Ma allora io non ci sarò.
Non rientrerò neanche per un istante, dopo essere disceso fino al deposito, e forse il manovratore del rampino si sarà già addormentato in cima alla piramide. Mi chiedo ancora perché ho spinto mia figlia a questo viaggio. Doveva fare da tramite tra noi, un’ultima volta prima della fine? È stato veramente per questo? A volte, quando sono accovacciato sullo strapiombo e viene da lontano il suono rauco dei corni e delle trombe, mi sorprendo a pensare che forse il vero motivo non è questo, o perlomeno non è solo questo, forse miravo a qualcosa d’altro, forse non eri tu la persona che lei doveva incontrare, e noi ormai lo sappiamo molto bene...

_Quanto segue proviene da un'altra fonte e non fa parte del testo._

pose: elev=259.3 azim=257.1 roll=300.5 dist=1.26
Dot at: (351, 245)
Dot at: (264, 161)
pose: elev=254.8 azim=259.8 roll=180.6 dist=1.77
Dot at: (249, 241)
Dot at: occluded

Ecco, sto per salutarti, ma direi proprio che adesso siamo pari. Tu non leggerai mai queste parole, che si torcono ancora sulla carta e non è solo per il buio o per il lume che si allunga e sta per finire.

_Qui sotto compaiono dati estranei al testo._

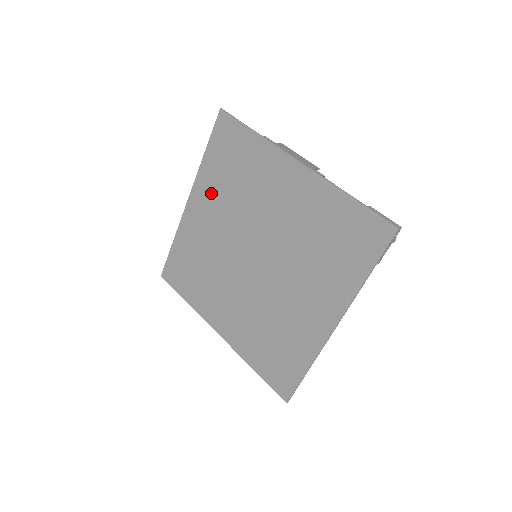
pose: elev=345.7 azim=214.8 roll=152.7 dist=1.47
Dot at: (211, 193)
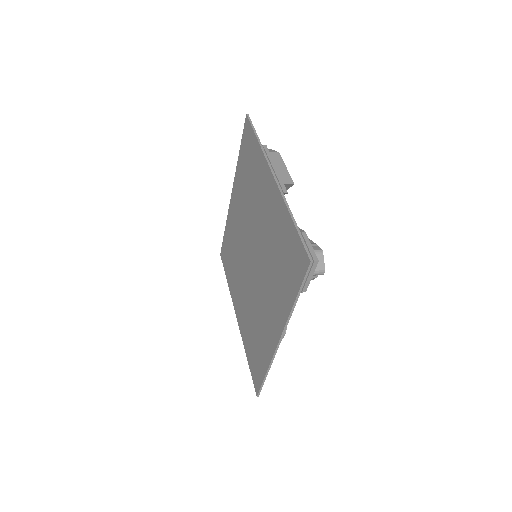
Dot at: (239, 190)
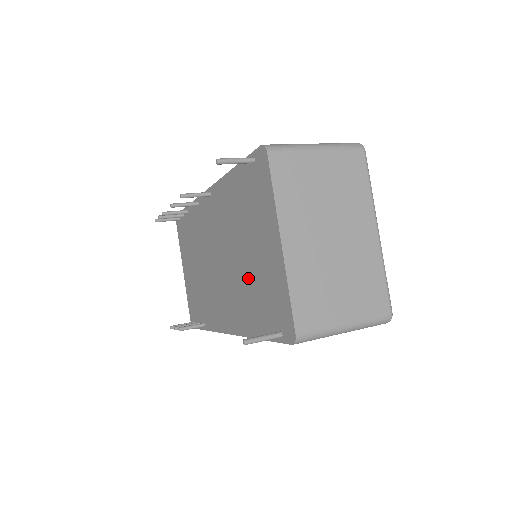
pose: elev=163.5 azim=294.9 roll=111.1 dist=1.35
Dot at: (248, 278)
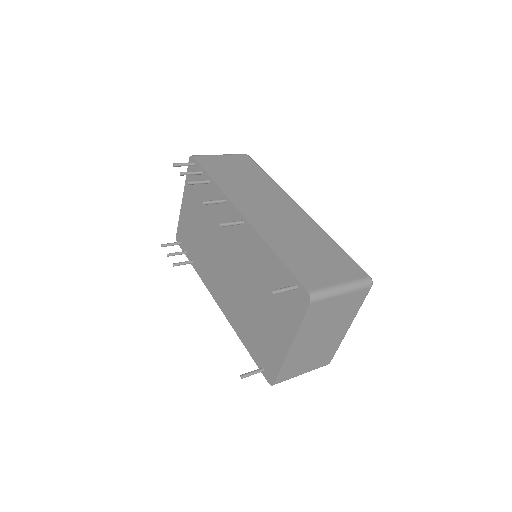
Dot at: (252, 315)
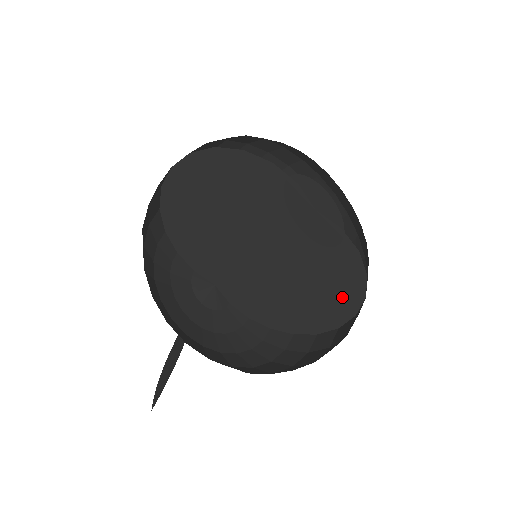
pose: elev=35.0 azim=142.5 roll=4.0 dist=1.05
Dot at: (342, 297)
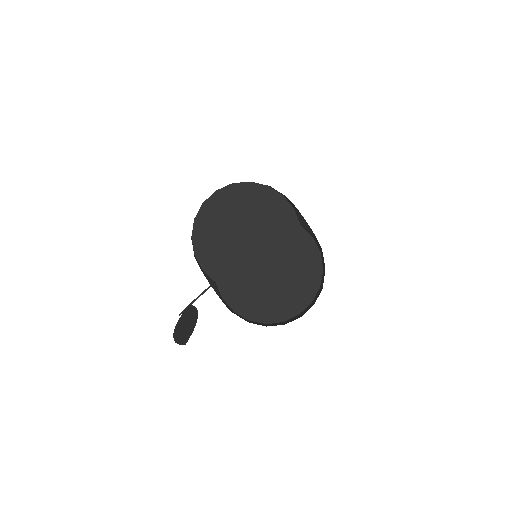
Dot at: (306, 288)
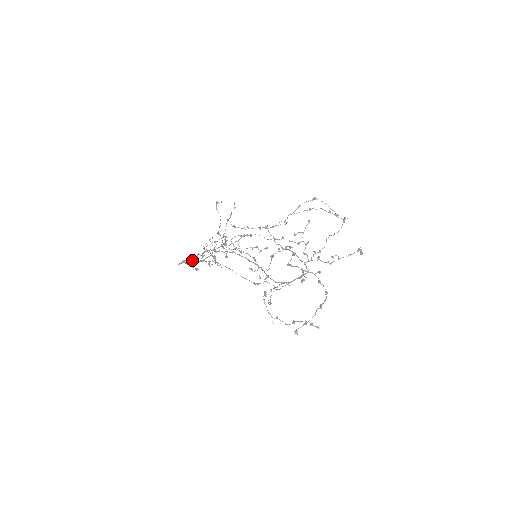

Domani bruceranno l’uomo dilaniato dall’irbis delle nevi. La pietra turchese è sempre al suo posto, conficcata dentro la carne del mio collo. Mi sembrava importante che si sapesse anche questo.

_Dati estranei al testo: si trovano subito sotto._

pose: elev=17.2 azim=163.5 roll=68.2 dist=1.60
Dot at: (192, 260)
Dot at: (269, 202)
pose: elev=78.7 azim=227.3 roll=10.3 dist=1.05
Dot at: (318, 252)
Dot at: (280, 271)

Passerò vicino all’uomo che manovra il rampino, scenderò verso il deposito e poi riprenderò a salire dall’altra parte del crinale. Mi allontanerò rapidamente dalla casa e per molto tempo sentirò solo il suono del mio abito di carta sotto il mantello. Ci sono zone molto più in alto ancora, abitate da minuscole popolazioni che si accampano lassù per pochi mesi all’anno, predoni, nomadi e seminomadi, uomini che viaggiano e si spostano tra le montagne inseguendo per i loro commerci le carovane. Attraverserò le tundre, i deserti alpini. Se ci sarà in po’ di sole il mio corpo proietterà una piccola ombra sui fianchi delle montagne. Entrerò un giorno in uno dei piccoli villaggi che ci sono là in alto, invisibili finché non ci sei proprio dentro, sulle terrazze moreniche e gli anfiteatri glaciali.